Scaling the Scrum Product Backlog
In its simplest, purist form, Scrum calls for the Product Owner to write User Stories, refine them with the various stakeholders, and present them to the team for grooming and estimating. However, in order to scale, this is often impractical, and the work of creating and refining the Product Backlog must be shared. This is further complicated when there are multiple teams working on multiple subsystems, and often multiple backlogs. Another challenge is added in regulated industries where various agencies may require highly detailed requirements and specifications be met and demonstrated with a Requirements Traceability Matrix or other auditable documentation.
One solution I have found to be very useful is to define a workflow for story development and create custom states for each handoff in the process. A Kanban board can be very useful to visually present the stories in each state.
For example, the Product Owner writes a few epic stories outlining the functionality they want to see for a particular feature. After refinement with the appropriate stakeholders, these may be passed to a Requirements Analyst to insert the “Thou shalt/Thou shalt not” regulatory or other acceptance criteria. These epics may then be passed to an Architecture or High-Level Design team to broadly define design parameters or add technical requirements for integration with other systems. They may also break it down into smaller story groups for assignment to specific teams. At this point, the stories should be ready for presentation and grooming by the teams, giving them the context and “big picture,” and made ready for estimation. Simple status labels such as “In Process” are rarely sufficient for such a workflow, with multiple resources iterating through layers of refinement needing to be tracked in order to maintain the flow of the Backlog “pipeline.” The screenshot below depicts one process flow for doing this.

Below offers another view as a filterable list, showing the hierarchy of features, parent, and child stories, and their current status, estimates, etc. giving a more comprehensive view.

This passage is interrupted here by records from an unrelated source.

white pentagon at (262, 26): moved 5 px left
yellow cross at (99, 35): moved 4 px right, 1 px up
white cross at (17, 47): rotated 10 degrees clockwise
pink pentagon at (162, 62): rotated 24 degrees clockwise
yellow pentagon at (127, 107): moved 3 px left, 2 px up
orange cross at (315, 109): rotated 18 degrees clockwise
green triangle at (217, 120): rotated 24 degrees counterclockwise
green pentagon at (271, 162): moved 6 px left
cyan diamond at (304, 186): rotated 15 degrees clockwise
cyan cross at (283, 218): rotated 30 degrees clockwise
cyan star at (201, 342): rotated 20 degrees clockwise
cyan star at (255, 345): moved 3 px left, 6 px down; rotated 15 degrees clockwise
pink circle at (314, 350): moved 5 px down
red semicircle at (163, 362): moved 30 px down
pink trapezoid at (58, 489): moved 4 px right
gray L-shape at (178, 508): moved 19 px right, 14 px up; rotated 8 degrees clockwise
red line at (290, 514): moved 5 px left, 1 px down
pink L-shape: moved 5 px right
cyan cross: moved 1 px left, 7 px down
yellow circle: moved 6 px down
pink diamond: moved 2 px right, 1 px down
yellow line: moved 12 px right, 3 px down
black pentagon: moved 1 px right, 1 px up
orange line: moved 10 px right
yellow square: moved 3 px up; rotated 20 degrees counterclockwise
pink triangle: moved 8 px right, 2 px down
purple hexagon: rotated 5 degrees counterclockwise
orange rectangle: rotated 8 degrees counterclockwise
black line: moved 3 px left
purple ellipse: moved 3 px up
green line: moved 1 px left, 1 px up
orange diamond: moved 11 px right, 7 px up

This may seem like the antithesis of the “less is more” philosophy that many believe is the essence of Agile. However, the key to success in my experience, is a disciplined process to work through each story articulation level. Time-boxed meetings where only stories and scope that are ready for that phase are on the agenda. It’s a pull system, and it exposes bottlenecks in your pipeline quickly, rather than having such broad status labels that delays go unrecognized for too long. There’s nothing agile about grooming and estimating sessions that churn around and around because of inadequate story development. It all begins with the backlog.